Emptying the notebook on Box story


Posted September 1, 2011 by Travis Haney Comment on this article Leave a comment

 

CAMPUS CORNER — You’ll come to learn about me that, no matter how long or detailed a story is, there’s always stuff left in the notebook. The case is no different with the story about Austin Box and his family in Friday’s editions of The Oklahoman and on NewsOK.com.

First off, they’re unbelievable people. They’ve been through so, so much. I’ve covered some people dealing with tragedy, but their circumstances are quite unique. It’s a public thing. He died as a result of drug usage, in part related to his football career and injuries. His mom is a high school guidance counselor. His dad is a former college football player who is now an attorney. They’re an incredibly close, loving family. Everything that could is adding up to bring about more sting for the Boxes.

And, yet, they’re so nice and welcoming and warm and hopeful. They fight through every minute, to some extent. But there’s hope evident and prevalent in their Enid home. And I thank them for having me.

What else I noted but couldn’t get in the story …

** There was a picture on the table of Austin and his dad, Craig, from the Cards-Phillies series in May. The family is big on the Cards, thanks to Craig’s mom.  The photo was stamped May 16, 2011. After four days together in St. Louis, Austin and Craig returned home to Enid on May 18. Austin was dead less than 24 hours later. That gave me chills, to see that photo. You just don’t know, do you?
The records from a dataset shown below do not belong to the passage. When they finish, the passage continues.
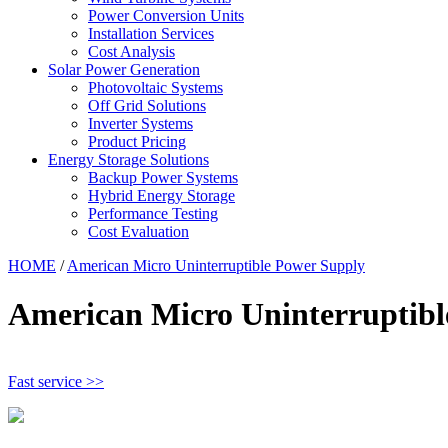
Power Conversion Units
Installation Services
Cost Analysis
Solar Power Generation
Photovoltaic Systems
Off Grid Solutions
Inverter Systems
Product Pricing
Energy Storage Solutions
Backup Power Systems
Hybrid Energy Storage
Performance Testing
Cost Evaluation
HOME
/
American Micro Uninterruptible Power Supply
American Micro Uninterruptibl
Fast service >>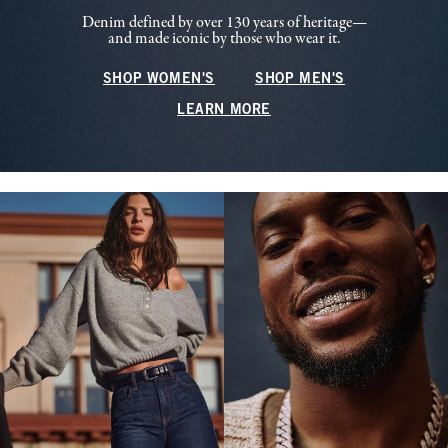
Denim defined by over 130 years of heritage—
and made iconic by those who wear it.
SHOP WOMEN'S
SHOP MEN'S
LEARN MORE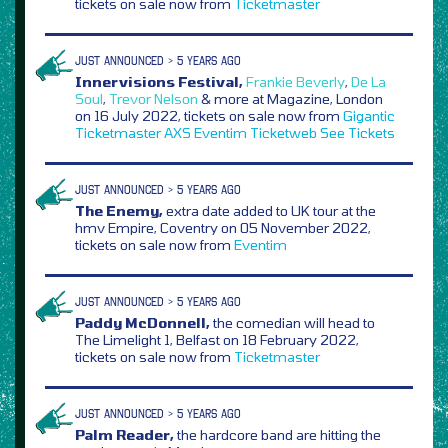
tickets on sale now from
Ticketmaster
JUST ANNOUNCED > 5 YEARS AGO
Innervisions Festival,
Frankie Beverly
,
De La
Soul
,
Trevor Nelson
& more at Magazine, London
on 16 July 2022, tickets on sale now from
Gigantic
Ticketmaster
AXS
Eventim
Ticketweb
See Tickets
JUST ANNOUNCED > 5 YEARS AGO
The Enemy,
extra date added to UK tour at the
hmv Empire, Coventry on 05 November 2022,
tickets on sale now from
Eventim
JUST ANNOUNCED > 5 YEARS AGO
Paddy McDonnell,
the comedian will head to
The Limelight 1, Belfast on 18 February 2022,
tickets on sale now from
Ticketmaster
JUST ANNOUNCED > 5 YEARS AGO
Palm Reader,
the hardcore band are hitting the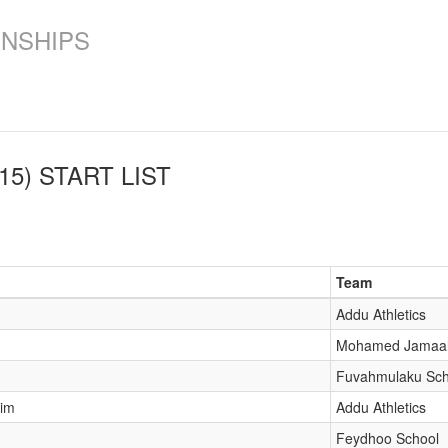
ONSHIPS
15)
START LIST
Team
Addu Athletics
Mohamed Jamaal
Fuvahmulaku Sch
him
Addu Athletics
Feydhoo School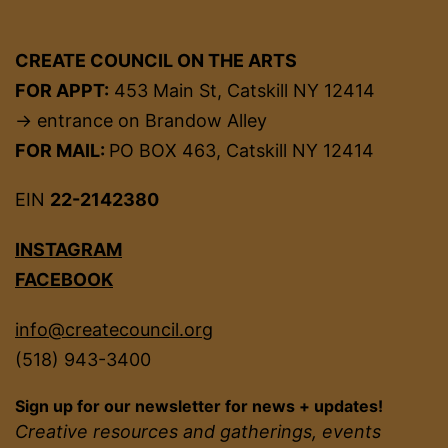
CREATE COUNCIL ON THE ARTS
FOR APPT:
453 Main St, Catskill NY 12414
→ entrance on Brandow Alley
FOR MAIL:
PO BOX 463, Catskill NY 12414
EIN
22-2142380
INSTAGRAM
FACEBOOK
info@createcouncil.org
(518) 943-3400
Sign up for our newsletter for news + updates!
Creative resources and gatherings, events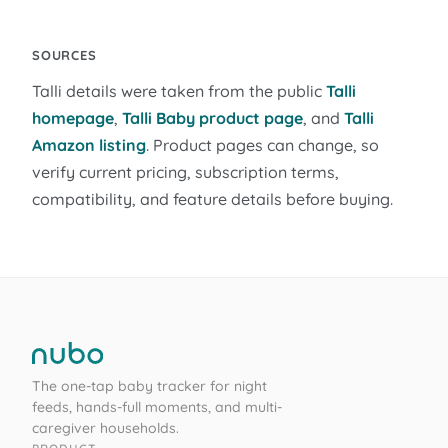
SOURCES
Talli details were taken from the public
Talli
homepage
,
Talli Baby product page
, and
Talli
Amazon listing
. Product pages can change, so
verify current pricing, subscription terms,
compatibility, and feature details before buying.
The one-tap baby tracker for night
feeds, hands-full moments, and multi-
caregiver households.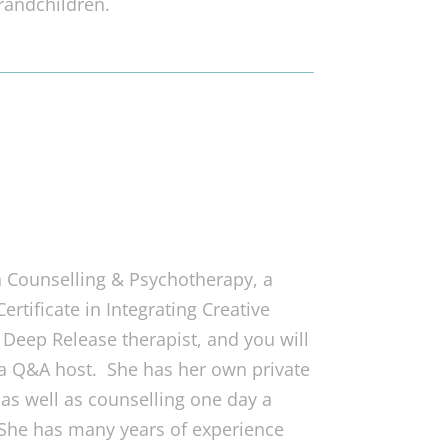
randchildren.
 Counselling & Psychotherapy, a
rtificate in Integrating Creative
d Deep Release therapist, and you will
 a Q&A host. She has her own private
as well as counselling one day a
. She has many years of experience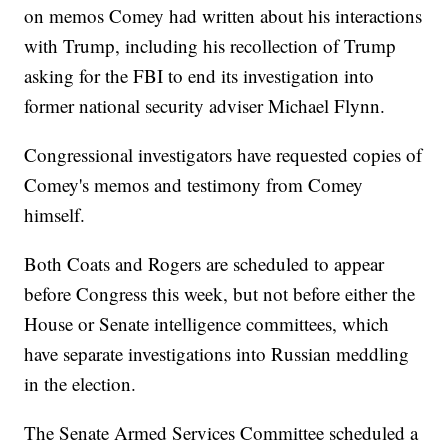
on memos Comey had written about his interactions
with Trump, including his recollection of Trump
asking for the FBI to end its investigation into
former national security adviser Michael Flynn.
Congressional investigators have requested copies of
Comey's memos and testimony from Comey
himself.
Both Coats and Rogers are scheduled to appear
before Congress this week, but not before either the
House or Senate intelligence committees, which
have separate investigations into Russian meddling
in the election.
The Senate Armed Services Committee scheduled a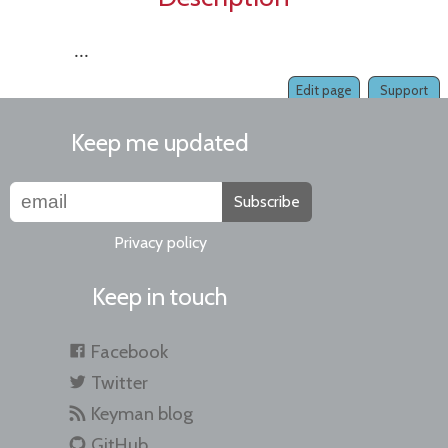
...
Edit page
Support
Keep me updated
Subscribe
Privacy policy
Keep in touch
Facebook
Twitter
Keyman blog
GitHub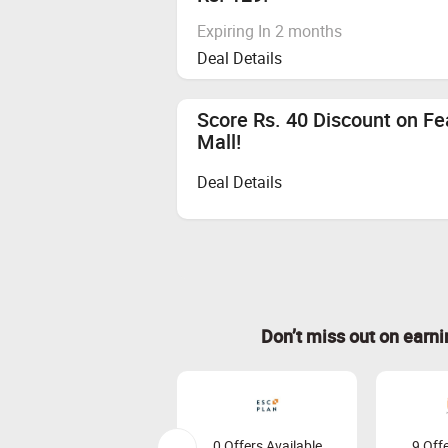
Expiring In 2 months
Deal Details
Score Rs. 40 Discount on F
Mall!
Deal Details
Don’t miss out on earn
0 Offers Available
9 Offe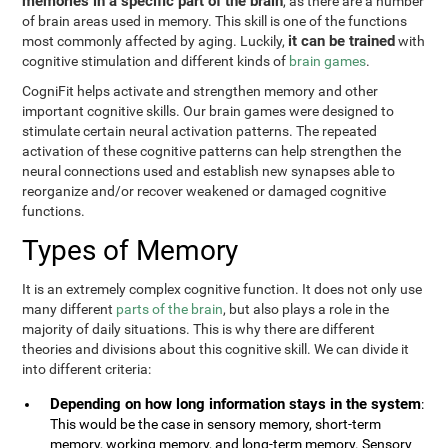
memories in a specific part of the brain
, as there are a number
of brain areas used in memory. This skill is one of the functions
it can be trained
most commonly affected by aging. Luckily,
with
cognitive stimulation and different kinds of
brain games
.
CogniFit helps activate and strengthen memory and other
important cognitive skills. Our brain games were designed to
stimulate certain neural activation patterns. The repeated
activation of these cognitive patterns can help strengthen the
neural connections used and establish new synapses able to
reorganize and/or recover weakened or damaged cognitive
functions.
Types of Memory
It is an extremely complex cognitive function. It does not only use
many different
parts of the brain
, but also plays a role in the
majority of daily situations. This is why there are different
theories and divisions about this cognitive skill. We can divide it
into different criteria:
Depending on how long information stays in the system
:
This would be the case in sensory memory, short-term
memory, working memory, and long-term memory. Sensory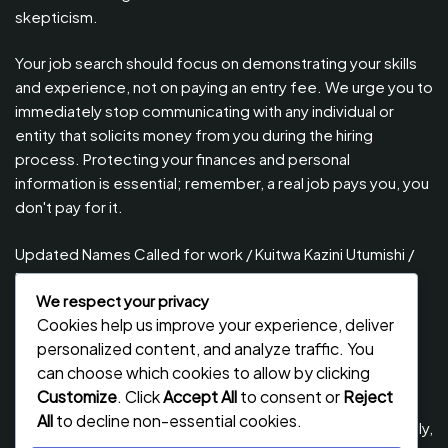
skepticism.
Your job search should focus on demonstrating your skills
and experience, not on paying an entry fee. We urge you to
immediately stop communicating with any individual or
entity that solicits money from you during the hiring
process. Protecting your finances and personal
information is essential; remember, a real job pays you, you
don't pay for it.
Updated Names Called for work / Kuitwa Kazini Utumishi /
PSRS, August 2026
We respect your privacy
Updated Names Called for Interview UTUMISHI – (PSRS)
Cookies help us improve your experience, deliver
August, 2026
personalized content, and analyze traffic. You
Updated Names Called for work / Kuitwa Kazini Utumishi /
can choose which cookies to allow by clicking
PSRS, July 2026
Customize
. Click
Accept All
to consent or
Reject
All
to decline non-essential cookies.
Updated Names Called for Interview UTUMISHI – (PSRS) July,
** Whitney, the middle child and Austin’s older sister by four years, was one of Austin’s best friends. She said they often communicated solely in movie quotes, their own language. She’s tried to do that with some of Austin’s teammates, but the jokes have fallen flat. “Sometimes I think, ‘Austin would have gotten that.’”

** I was moved when Austin’s mom, Gail, talked about the “club” that the Boxes are now in, despite the fact they didn’t want to join. The family has been contacted by other families who have lost children, sons. Some have offered gifts, such as figurines or necklaces. (Gail was wearing a teardrop necklace as a reminder, she said, that there are no tears in Heaven.)
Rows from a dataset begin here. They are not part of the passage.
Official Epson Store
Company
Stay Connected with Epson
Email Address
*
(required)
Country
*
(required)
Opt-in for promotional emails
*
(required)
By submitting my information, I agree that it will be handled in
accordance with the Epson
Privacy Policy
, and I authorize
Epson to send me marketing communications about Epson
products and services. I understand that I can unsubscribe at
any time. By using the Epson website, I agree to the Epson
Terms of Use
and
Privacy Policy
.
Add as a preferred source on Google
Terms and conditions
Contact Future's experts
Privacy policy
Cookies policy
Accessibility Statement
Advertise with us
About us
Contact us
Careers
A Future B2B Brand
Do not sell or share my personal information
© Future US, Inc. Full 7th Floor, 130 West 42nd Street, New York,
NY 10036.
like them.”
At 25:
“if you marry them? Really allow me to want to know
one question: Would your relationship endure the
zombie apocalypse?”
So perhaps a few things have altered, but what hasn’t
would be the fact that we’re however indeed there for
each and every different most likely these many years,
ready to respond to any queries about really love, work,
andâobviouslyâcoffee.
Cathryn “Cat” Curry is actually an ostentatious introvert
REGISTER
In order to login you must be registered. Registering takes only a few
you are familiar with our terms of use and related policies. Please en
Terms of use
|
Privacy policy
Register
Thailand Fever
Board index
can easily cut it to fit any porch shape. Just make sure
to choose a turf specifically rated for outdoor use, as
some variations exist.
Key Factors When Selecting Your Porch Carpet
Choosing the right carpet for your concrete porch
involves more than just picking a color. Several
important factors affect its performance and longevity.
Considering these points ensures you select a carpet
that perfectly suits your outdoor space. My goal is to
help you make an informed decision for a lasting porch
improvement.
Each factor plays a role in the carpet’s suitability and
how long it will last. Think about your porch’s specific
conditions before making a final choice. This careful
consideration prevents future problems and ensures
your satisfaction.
Those families know one another in ways that no one can understand. They need one another in these times of adversity. “It’s a very unique club. The people understand each other. (She starts whispering) But we don’t want any new members.”
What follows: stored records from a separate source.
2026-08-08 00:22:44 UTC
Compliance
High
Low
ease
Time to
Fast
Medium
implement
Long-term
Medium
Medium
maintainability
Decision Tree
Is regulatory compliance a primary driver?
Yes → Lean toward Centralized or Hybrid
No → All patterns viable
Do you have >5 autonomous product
** I was particularly intrigued by the mannerisms of the family members on my two-hour visit to Enid. Gail immediately showed me the letters. I could tell she had coached herself on what she wanted to say, so she could sort of get it out and then move aside, so as to control her emotions. (She still interjected throughout, which I welcomed and wanted. I didn’t want her voice shut out. I appreciated her emotions. It’s only natural.)

Craig was initially reluctant to let his guard down. He had the same tough look in the face as his son did. But he eventually warmed up to show me a lot of the letters and books and gifts – and provide a lot of the material you saw.

Whitney, you could tell, had a bit better peace outwardly than her parents about what has happened. As Gail said, parents simply are not wired to comprehend the death of a child. So, it’s a little bit different dynamic for a daughter, not to say that it’s easier or anything. I appreciated that she still keeps in touch with Austin’s former teammates, particularly the defensive players and especially the linebackers. It’s like whenever those guys think of something they’d like to tell Austin, they tell Whitney. I think that’s great, for everyone.